§ DOCUMENT SECTION:
BERLIN — A conservative politician who crossed the aisle and has joined the German Green Party’s campaign to legalize marijuana has revived a long-running debate about the drug in Europe’s largest economy.
Lawmaker Joachim Pfeiffer, a member of Chancellor Angela Merkel’s Christian Democratic Union (CDU) in the Bundestag, the lower house of parliament, recently co-sponsored legislation that would lift Germany’s ban on marijuana and regulate the drug like alcohol and tobacco — and, supporters say, bring in billions more marks in tax revenue.
“The current restrictive drug policy failed because, despite the ban, the number of consumers hasn’t dropped,” said Mr. Pfeiffer, who filed his bill with opposition Green Party lawmakers last week. “More than two million Germans use weed regularly, making it the most commonly used illicit drug.”
Mr. Pfeiffer’s move sent ripples of joy through the budding marijuana industry in Germany, offering a rare crack in the conservative unity that has resisted all past efforts at legalization.
“The Christian Democratic Union has been a cement wall in the way of legislation,” said Georg Wurth, head of the German Hemp Association, a pro-legalization group in Berlin. “But for the first time we have a CDU politician publicly speaking out for legalization, which is a big step forward. You can assume there are others with similar opinions in the CDU.”
Currently, Germany has partial decriminalization of marijuana that varies from state to state, with some states maintaining strict prohibitions and others, including liberal Berlin, allowing people to carry as much as 15 grams of pot without prosecution.

§ DATA SEGMENT:
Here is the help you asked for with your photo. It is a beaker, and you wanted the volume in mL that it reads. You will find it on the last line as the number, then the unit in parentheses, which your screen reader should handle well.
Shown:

§ TASKS TO PERFORM:
1 – Summarize the article on marijuana legalization in Germany in two sentences.
2 – Using the article on marijuana legalization in Germany, answer yes or no to each statement and quote the words that decide it: (a) Pfeiffer filed his bill together with Green Party lawmakers. (b) Berlin does not allow people to carry any amount of marijuana without prosecution. (c) Pfeiffer says the number of consumers has dropped under the ban.
3 – From the article on marijuana legalization in Germany, write out everything from "BERLIN — A conservative" down to "in tax revenue.".
The listing is drawn from a different source than the article on marijuana legalization in Germany.

§ RESPONSES TO THE EXERCISE:
1 – Joachim Pfeiffer, a CDU lawmaker in the Bundestag, co-sponsored legislation with Green Party lawmakers that would lift Germany's marijuana ban and regulate the drug like alcohol and tobacco, arguing that the restrictive policy failed because consumption hasn't dropped. The head of the German Hemp Association called it a big step forward in the face of CDU resistance, while Germany currently has partial decriminalization that varies from state to state.

2 –
(a) Yes: "who filed his bill with opposition Green Party lawmakers last week"
(b) No: "others, including liberal Berlin, allowing people to carry as much as 15 grams of pot without prosecution"
(c) No: "despite the ban, the number of consumers hasn’t dropped"

3 –
BERLIN — A conservative politician who crossed the aisle and has joined the German Green Party’s campaign to legalize marijuana has revived a long-running debate about the drug in Europe’s largest economy.
Lawmaker Joachim Pfeiffer, a member of Chancellor Angela Merkel’s Christian Democratic Union (CDU) in the Bundestag, the lower house of parliament, recently co-sponsored legislation that would lift Germany’s ban on marijuana and regulate the drug like alcohol and tobacco — and, supporters say, bring in billions more marks in tax revenue.